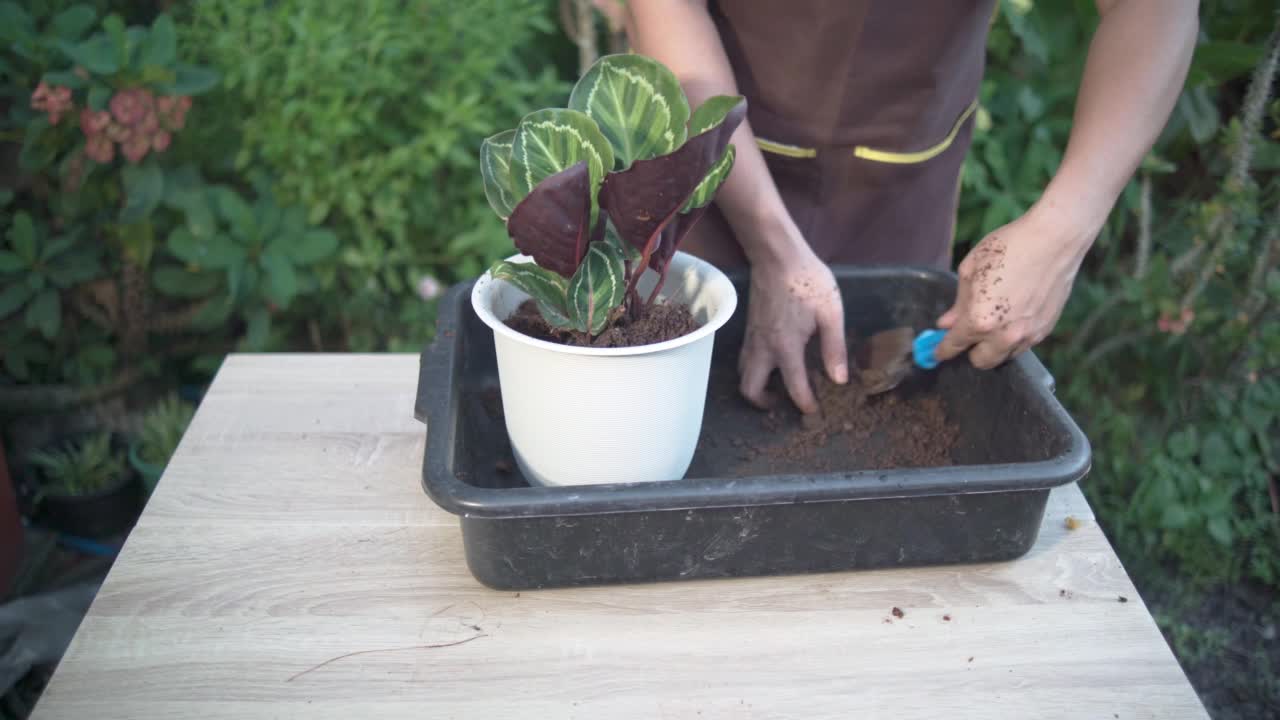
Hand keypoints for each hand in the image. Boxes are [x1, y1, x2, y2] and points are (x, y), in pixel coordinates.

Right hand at [739, 244, 846, 413]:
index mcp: (786, 346)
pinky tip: (773, 361)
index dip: (805, 404)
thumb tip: (839, 379)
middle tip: (783, 402)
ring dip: (756, 386)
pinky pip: (744, 358)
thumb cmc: (807, 280)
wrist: (777, 256)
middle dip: (763, 403)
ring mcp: (752, 338)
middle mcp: (763, 347)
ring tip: (777, 385)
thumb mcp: (831, 313)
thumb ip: (834, 348)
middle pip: (750, 389)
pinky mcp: (749, 328)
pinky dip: (754, 369)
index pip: (794, 387)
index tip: (815, 411)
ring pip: (742, 374)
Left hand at [933, 206, 1092, 368]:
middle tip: (968, 332)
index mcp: (979, 319)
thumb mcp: (971, 269)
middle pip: (980, 361)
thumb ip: (958, 303)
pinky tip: (1013, 315)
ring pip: (1004, 356)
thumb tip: (946, 323)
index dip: (942, 350)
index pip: (954, 346)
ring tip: (994, 320)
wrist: (1055, 239)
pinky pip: (1023, 345)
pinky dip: (1013, 338)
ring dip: (994, 346)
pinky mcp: (1045, 330)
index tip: (937, 352)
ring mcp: (1027, 335)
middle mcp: (1004, 335)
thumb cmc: (1010, 247)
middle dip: (971, 350)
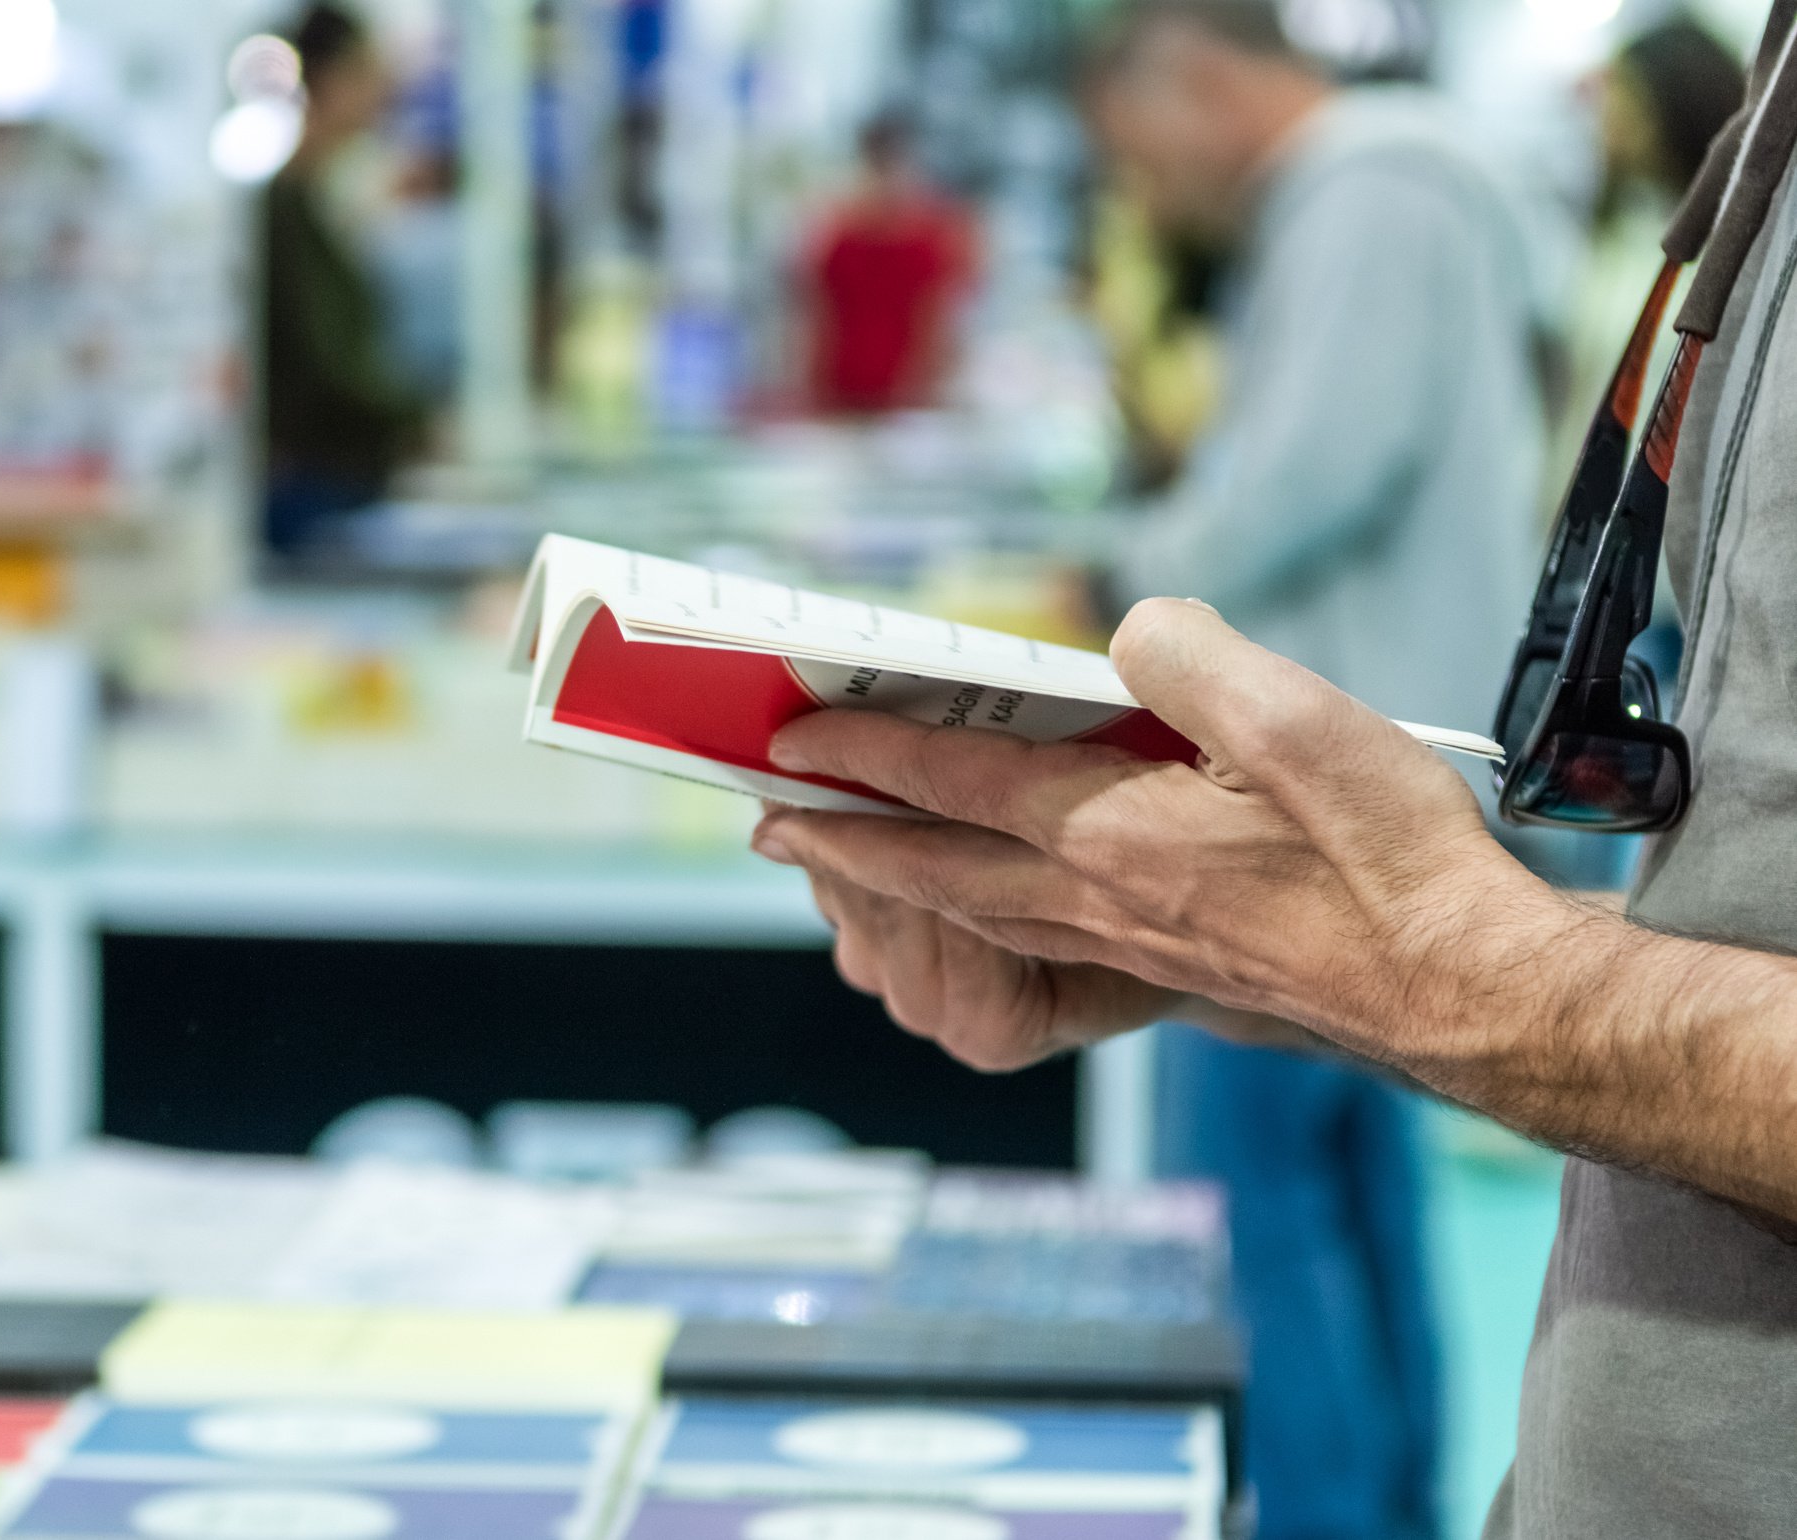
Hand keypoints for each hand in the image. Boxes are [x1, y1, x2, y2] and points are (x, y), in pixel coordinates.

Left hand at [752, 599, 1577, 1082]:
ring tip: (841, 862)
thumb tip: (1128, 633)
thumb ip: (1187, 657)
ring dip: (891, 883)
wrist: (1457, 987)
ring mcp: (1124, 943)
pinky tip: (976, 904)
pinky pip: (1025, 939)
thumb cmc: (1388, 852)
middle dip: (838, 843)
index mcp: (1110, 832)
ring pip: (970, 909)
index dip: (862, 752)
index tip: (791, 735)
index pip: (949, 782)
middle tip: (765, 826)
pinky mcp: (1162, 968)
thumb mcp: (1293, 715)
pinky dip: (968, 912)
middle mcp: (1094, 898)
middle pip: (929, 866)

......

AIM OF THE TASK: Please reproduce each entry above word for word and keep the pictures out of the copy.

EXPECTED ANSWER:
Hand keypoints for each hand in the image. Boxes are [x1, y1, x2, y2] and points are (x, y), in pixel coordinates.

Right hand at [739, 244, 846, 413]:
index mcp: (786, 346)
pinky tip: (773, 361)
index dip: (805, 404)
thumb tip: (839, 379)
middle tip: (783, 402)
ring dip: (756, 386)
pinky pip: (744, 358)
thumb cmc: (807, 280)
wrist: (777, 256)
middle dip: (763, 403)
ring mcp: (752, 338)
middle mcp: (763, 347)
ring tip: (777, 385)
thumb mcp: (831, 313)
thumb ip: (834, 348)
middle pip: (750, 389)
pinky mcp: (749, 328)
pinky dip: (754, 369)
index pip: (794, 387)
index tip: (815, 411)
ring pip: (742, 374)
Left hand at [933, 206, 1092, 368]:
middle tip: (968, 332)
index mcp: (979, 319)
thumb mcp: (971, 269)
middle pip: (980, 361)
thumb ip: (958, 303)
pinky tip: (1013, 315)
ring pip: (1004, 356)
thumb tip: (946, 323)
index dip: (942, 350)
index pip: (954, 346)
ring tip: (994, 320)
wrist: (1055, 239)
pinky pip: (1023, 345)
pinky dip: (1013, 338)
ring dip: (994, 346)
pinky mcp: (1045, 330)
index tip: (937, 352)
ring mcp: (1027, 335)
middle mcp: (1004, 335)
thumb cmc: (1010, 247)
middle dip: (971, 350)
Hand keypoints for each hand in the image. Boxes are [x1, y1, x2, y2] and points are (x, y), in pixel coordinates.

Left hand at [752, 599, 1577, 1082]:
ring tip: (841, 862)
thumb tip: (1128, 633)
thumb ip: (1187, 657)
ring dip: (891, 883)
wrist: (1457, 987)
ring mcp: (1124, 943)
pinky tip: (976, 904)
pinky pip: (1025, 939)
thumb cmc: (1388, 852)
middle dip: (838, 843)
index mcp: (1110, 832)
ring pip: (970, 909)
index dip: (862, 752)
index tip: (791, 735)
index pip: (949, 782)
middle tip: (765, 826)
pinky mcp: (1162, 968)
thumb mcp: (1293, 715)
pinky dip: (968, 912)
middle mcp: (1094, 898)
middle pip: (929, 866)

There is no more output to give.